═════ Text shown

‘For what we are about to receive, may the Lord make us truly thankful’!
The Luftwaffe used at that time to drop their bombs in sticks of four or five. In the middle of the raid, we heard a stick of bombs moving towards our shelter, which would certainly not stand a direct hit. The first bomb was loud enough, the second louder, the third louder still. The fourth was loudest of all, in fact about 50 yards away, and threw stones and earth on top of the shelter. It was apparent that the stick of bombs was falling in a straight line. If there was a fifth, it would land on top of us. We waited for it. It did not come. Although I was to be bombed again later in the war, in Somerset and London, that was the nearest I came to being killed.
After the previous night of the Bristol Blitz, my parents had thought of taking me away from Clifton. There was no question about that the second time, for them or for the school. I was driven out to Cholwell by one of the housemasters, Mr Hope Simpson, on his motorbike. We passed the burnt-out churches and the broken glass. My father had driven in but missed us on the way. The school evacuated itself to Cholwell House, sleeping on mattresses. The boys ate us out of the drums of Canadian honey which my mother, ever mindful of the Irish famine, had laid up in the cellar. After a few days most of them dispersed to their homes, and remain only as names in the Cholwell visitors’ book. My last two terms at Clifton Preparatory School were spent at Butcombe Court, a pleasant country house about ten miles from Cholwell, within bicycling distance on Sundays.
In late May 1941 I was in my last term at Clifton Preparatory School when the German battleship Bismarck sunk the Hood in the mid-Atlantic. Only three of the Hood’s crew of 1421 survived. My mother and I were taken into Temple Meads Station in Bristol by my father; we went by train to Windsor where I was about to sit the Entrance Scholarship for Eton. Most public schools were by that time sending their scholarship papers to be taken at the preparatory schools, but Eton’s only concession to the problems of wartime travel was to put up the scholarship candidates in the boys’ houses. My mother stayed at the White Lion in the High Street; I was sent to Lyttelton’s House.
The three days of the scholarship examination were interwoven with reports of the pursuit of the Bismarck by the Royal Navy. On the last evening, the Bismarck was torpedoed from the air and sank the following day. The Hood had been avenged. I found the exam papers rather too difficult for me. My Latin, thanks to my father, was tolerable, though hardly up to scholarship standards; my Greek was negligible; my French was of Common Entrance standard; my mathematics was scarcely up to that. However, I enjoyed the history paper and romped away with the essay, which was set on Satan’s fall from Heaven as described in Milton’s Paradise Lost. It was just my subject:
Him the Almighty Power
Hurled headlong flaming from th’ ethereal sky With hideous ruin and combustion down To bottomless perdition.
I did not need to be asked twice to describe the fires of Hell. Lyttelton later told my mother that my essay was the best of them all.
Before we went back he had a long conversation with her, which she recounted to me on the train. He did not know whether I would get the scholarship; no Eton scholarship had ever been given to a candidate as weak in the classics. In any case, he thought that I would find the atmosphere of College too tough. He said he would be very pleased to take me into his house, whether I got the scholarship or not.

══════════
═════ Dataset content

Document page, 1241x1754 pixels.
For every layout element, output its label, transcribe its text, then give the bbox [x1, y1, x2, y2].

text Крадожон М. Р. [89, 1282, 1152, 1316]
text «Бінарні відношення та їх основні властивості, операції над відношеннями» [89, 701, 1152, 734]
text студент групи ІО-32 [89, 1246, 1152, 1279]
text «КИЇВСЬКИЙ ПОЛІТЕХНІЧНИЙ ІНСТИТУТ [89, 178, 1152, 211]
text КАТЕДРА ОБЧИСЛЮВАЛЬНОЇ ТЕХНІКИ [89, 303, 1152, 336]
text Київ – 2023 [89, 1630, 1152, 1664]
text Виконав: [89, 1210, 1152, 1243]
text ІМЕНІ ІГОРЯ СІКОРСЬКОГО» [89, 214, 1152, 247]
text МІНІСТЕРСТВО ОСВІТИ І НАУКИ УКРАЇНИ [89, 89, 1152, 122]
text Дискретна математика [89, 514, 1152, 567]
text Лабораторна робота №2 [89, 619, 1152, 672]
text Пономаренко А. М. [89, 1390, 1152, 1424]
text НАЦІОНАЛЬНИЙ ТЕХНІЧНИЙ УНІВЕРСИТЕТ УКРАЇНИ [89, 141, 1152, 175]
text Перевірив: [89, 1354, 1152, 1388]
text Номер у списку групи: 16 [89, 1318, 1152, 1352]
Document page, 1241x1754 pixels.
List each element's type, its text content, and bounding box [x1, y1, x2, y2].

══════════

- Required work
1. In the wartime school memoir, where did the mother stay while the Eton scholarship examination took place?
2. In the wartime school memoir, copy out the passage that opens with the words containing "In late May" and closes with "to Lyttelton’s House.", renaming "White Lion" as "Red Lion".
3. Write the next part of the wartime school memoir, following on from its final sentence.

- Answers to each task
1. At the White Lion in the High Street.

2.
In late May 1941 I was in my last term at Clifton Preparatory School when the German battleship Bismarck sunk the Hood in the mid-Atlantic. Only three of the Hood’s crew of 1421 survived. My mother and I were taken into Temple Meads Station in Bristol by my father; we went by train to Windsor where I was about to sit the Entrance Scholarship for Eton. Most public schools were by that time sending their scholarship papers to be taken at the preparatory schools, but Eton’s only concession to the problems of wartime travel was to put up the scholarship candidates in the boys’ houses. My mother stayed at the Red Lion in the High Street; I was sent to Lyttelton’s House.

3.
We discussed this with my father when we got home. I was also entered for the Charterhouse scholarship. My father suggested that I should go to Eton if I got the Eton scholarship, go to Charterhouse if I got the Charterhouse scholarship, and go to Lyttelton’s House if I got neither. I was happy with that proposal. The Charterhouse scholarship would pay half my school fees, and I liked the idea of being a scholar. On the other hand, I much liked the atmosphere of Eton, and had been impressed by Lyttelton himself. I had even been measured for my top hat.
A few days later we received a sympathetic letter from Lyttelton saying that I had not been awarded a scholarship. Everything therefore depended on the Charterhouse exam. Fifty years later my son, Jacob, who had himself gone to Eton, heard a somewhat different story from a visiting Eton master in Hong Kong.
By this account, the 1941 examination was the last time the Provost of Eton played a part in deciding who was to receive a scholarship. The provost was Lord Quickswood, earlier Lord Hugh Cecil, son of the Lord Salisbury who was Queen Victoria’s last Prime Minister. The provost, it is said, objected on quite other grounds. He did not take his stand on the fact that I knew little Latin and less Greek, true though that was. He argued that I should not have an Eton scholarship because I was a Roman Catholic. The examiners wanted to award a scholarship; the provost prevailed; no provost was ever again invited to join in the scholarship proceedings. No Roman Catholic was ever barred again.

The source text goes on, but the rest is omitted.